- _What you are asked to do_: Count the lines of the material below that contain the string "overvoteRule". Give only the number.
-=-=-
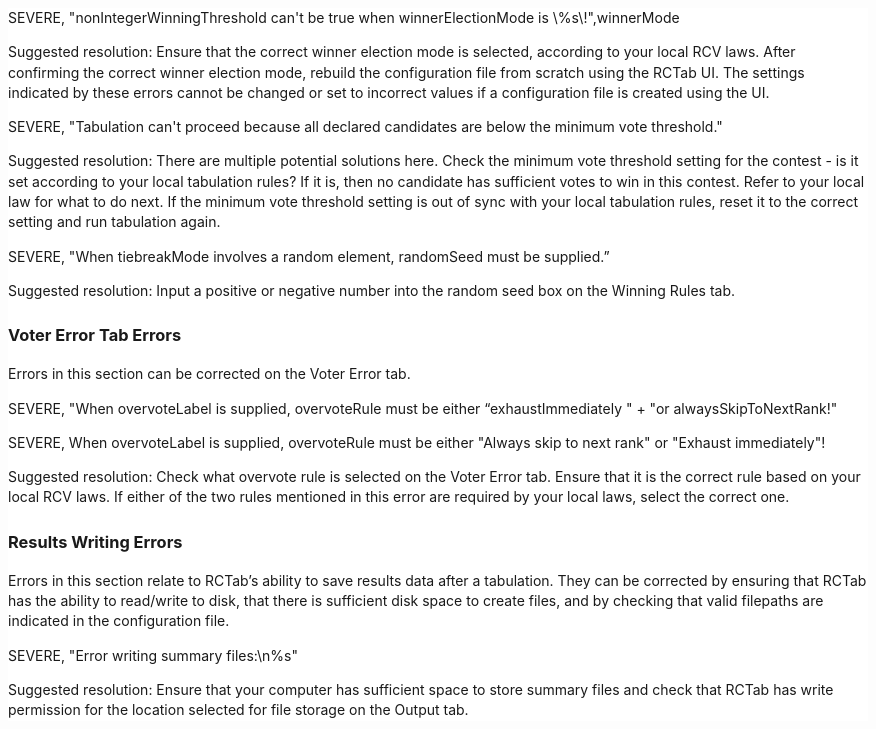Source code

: <span class="mark">SEVERE, "nonIntegerWinningThreshold can't be true
when winnerElectionMode is \\%s\\!",winnerMode</span>

Suggested resolution: Ensure that the correct winner election mode is
selected, according to your local RCV laws. After confirming the correct
winner election mode, rebuild the configuration file from scratch using
the RCTab UI. The settings indicated by these errors cannot be changed
or set to incorrect values if a configuration file is created using the
UI.

<span class="mark">SEVERE, "Tabulation can't proceed because all
declared candidates are below the minimum vote threshold."</span>

Suggested resolution: There are multiple potential solutions here. Check
the minimum vote threshold setting for the contest - is it set according
to your local tabulation rules? If it is, then no candidate has
sufficient votes to win in this contest. Refer to your local law for
what to do next. If the minimum vote threshold setting is out of sync
with your local tabulation rules, reset it to the correct setting and
run tabulation again.

<span class="mark">SEVERE, "When tiebreakMode involves a random element,
randomSeed must be supplied.”</span>

Suggested resolution: Input a positive or negative number into the
random seed box on the Winning Rules tab.

### Voter Error Tab Errors

Errors in this section can be corrected on the Voter Error tab.

<span class="mark">SEVERE, "When overvoteLabel is supplied, overvoteRule
must be either “exhaustImmediately " + "or alwaysSkipToNextRank!"</span>

<span class="mark">SEVERE, When overvoteLabel is supplied, overvoteRule
must be either "Always skip to next rank" or "Exhaust
immediately"!</span>

Suggested resolution: Check what overvote rule is selected on the Voter
Error tab. Ensure that it is the correct rule based on your local RCV
laws. If either of the two rules mentioned in this error are required by
your local laws, select the correct one.

### Results Writing Errors

Errors in this section relate to RCTab’s ability to save results data
after a tabulation. They can be corrected by ensuring that RCTab has the
ability to read/write to disk, that there is sufficient disk space to
create files, and by checking that valid filepaths are indicated in the
configuration file.

<span class="mark">SEVERE, "Error writing summary files:\n%s"</span>

Suggested resolution: Ensure that your computer has sufficient space to
store summary files and check that RCTab has write permission for the
location selected for file storage on the Output tab.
-=-=-
- _Answer section_: 2